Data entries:
● ● ● ●
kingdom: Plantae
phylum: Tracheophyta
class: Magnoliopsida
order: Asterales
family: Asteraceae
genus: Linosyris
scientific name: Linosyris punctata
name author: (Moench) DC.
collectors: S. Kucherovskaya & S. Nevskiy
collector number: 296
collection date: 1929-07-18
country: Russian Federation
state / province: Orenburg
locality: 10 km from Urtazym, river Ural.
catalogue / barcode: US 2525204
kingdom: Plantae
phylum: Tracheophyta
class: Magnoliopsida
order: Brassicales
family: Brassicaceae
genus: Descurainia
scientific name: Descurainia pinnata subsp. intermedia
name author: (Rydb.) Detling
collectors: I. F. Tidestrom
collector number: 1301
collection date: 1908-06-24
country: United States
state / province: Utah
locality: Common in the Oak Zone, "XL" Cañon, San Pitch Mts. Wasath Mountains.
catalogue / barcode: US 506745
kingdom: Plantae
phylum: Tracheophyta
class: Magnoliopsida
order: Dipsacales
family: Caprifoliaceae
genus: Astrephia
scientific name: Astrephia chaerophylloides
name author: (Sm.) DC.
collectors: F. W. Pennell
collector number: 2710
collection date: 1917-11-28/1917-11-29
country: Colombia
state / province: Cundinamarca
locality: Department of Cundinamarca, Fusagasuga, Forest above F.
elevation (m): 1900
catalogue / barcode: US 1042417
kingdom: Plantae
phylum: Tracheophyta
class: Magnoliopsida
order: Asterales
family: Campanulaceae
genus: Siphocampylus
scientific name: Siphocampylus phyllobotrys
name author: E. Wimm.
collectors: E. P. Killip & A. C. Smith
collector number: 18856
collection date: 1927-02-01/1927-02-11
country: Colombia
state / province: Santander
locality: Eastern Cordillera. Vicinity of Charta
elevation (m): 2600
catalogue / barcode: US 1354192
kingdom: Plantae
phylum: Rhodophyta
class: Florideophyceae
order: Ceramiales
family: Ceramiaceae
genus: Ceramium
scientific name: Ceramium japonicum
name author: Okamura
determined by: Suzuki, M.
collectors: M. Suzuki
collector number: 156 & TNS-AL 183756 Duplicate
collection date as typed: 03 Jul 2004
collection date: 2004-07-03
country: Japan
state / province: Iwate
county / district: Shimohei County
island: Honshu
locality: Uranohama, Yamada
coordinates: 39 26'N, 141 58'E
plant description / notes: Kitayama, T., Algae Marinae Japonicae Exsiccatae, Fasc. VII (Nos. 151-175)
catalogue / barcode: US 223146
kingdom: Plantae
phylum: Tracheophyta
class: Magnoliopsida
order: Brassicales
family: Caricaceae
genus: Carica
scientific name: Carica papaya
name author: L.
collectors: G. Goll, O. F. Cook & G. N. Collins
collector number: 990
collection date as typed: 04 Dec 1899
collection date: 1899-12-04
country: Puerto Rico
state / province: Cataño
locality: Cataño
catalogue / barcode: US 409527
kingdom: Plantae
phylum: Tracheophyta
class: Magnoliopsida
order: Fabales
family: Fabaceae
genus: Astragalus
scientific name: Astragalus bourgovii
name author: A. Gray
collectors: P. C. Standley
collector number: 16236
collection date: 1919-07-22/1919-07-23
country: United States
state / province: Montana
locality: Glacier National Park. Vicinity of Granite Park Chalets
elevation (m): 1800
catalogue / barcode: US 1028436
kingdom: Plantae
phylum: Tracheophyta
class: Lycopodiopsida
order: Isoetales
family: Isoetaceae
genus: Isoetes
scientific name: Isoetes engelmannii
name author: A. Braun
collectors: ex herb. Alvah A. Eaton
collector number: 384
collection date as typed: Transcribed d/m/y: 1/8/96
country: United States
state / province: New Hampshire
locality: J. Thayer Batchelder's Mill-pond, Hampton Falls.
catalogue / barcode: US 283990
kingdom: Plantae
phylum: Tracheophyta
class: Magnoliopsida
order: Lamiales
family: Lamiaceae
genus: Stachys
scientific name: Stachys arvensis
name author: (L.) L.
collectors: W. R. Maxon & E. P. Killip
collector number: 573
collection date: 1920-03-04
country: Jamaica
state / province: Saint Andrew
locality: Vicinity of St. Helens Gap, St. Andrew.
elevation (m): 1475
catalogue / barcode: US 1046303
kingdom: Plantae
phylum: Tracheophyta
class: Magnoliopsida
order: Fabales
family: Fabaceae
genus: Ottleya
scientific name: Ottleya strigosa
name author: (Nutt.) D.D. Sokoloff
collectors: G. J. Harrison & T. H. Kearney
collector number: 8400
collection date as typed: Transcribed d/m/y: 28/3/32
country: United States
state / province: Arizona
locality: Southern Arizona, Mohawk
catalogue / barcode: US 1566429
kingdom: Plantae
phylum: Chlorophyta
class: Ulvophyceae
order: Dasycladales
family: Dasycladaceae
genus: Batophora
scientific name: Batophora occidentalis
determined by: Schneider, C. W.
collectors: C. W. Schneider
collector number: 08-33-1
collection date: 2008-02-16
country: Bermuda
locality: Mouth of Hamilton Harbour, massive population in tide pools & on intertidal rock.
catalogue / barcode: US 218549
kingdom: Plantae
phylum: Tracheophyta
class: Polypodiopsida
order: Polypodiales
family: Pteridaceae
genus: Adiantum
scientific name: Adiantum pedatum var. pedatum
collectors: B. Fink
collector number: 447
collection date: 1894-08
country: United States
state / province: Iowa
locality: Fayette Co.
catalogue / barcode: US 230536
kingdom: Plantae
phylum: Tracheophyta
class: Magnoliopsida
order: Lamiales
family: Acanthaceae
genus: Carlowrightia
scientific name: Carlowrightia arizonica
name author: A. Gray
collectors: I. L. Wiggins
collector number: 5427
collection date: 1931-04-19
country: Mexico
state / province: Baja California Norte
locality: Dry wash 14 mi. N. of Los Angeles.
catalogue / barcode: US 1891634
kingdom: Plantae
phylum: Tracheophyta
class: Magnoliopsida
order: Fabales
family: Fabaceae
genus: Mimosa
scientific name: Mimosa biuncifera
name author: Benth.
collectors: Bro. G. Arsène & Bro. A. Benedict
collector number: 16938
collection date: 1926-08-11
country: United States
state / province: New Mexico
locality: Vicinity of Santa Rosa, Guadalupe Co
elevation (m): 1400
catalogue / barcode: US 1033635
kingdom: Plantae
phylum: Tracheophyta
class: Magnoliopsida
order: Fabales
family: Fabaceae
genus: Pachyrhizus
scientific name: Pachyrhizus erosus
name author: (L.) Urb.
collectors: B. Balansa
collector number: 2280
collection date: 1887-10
● ● ● ●
Directions.
Reproduce verbatim the lines of the records from the line with "collector number: 447" to the line with "collector number: 5427", including both of those lines.

Task response.
collector number: 447
collection date: 1894-08
country: United States
state / province: Iowa
locality: Fayette Co.
catalogue / barcode: US 230536
kingdom: Plantae
phylum: Tracheophyta
class: Magnoliopsida
order: Lamiales
family: Acanthaceae
genus: Carlowrightia
scientific name: Carlowrightia arizonica
name author: A. Gray
collectors: I. L. Wiggins
collector number: 5427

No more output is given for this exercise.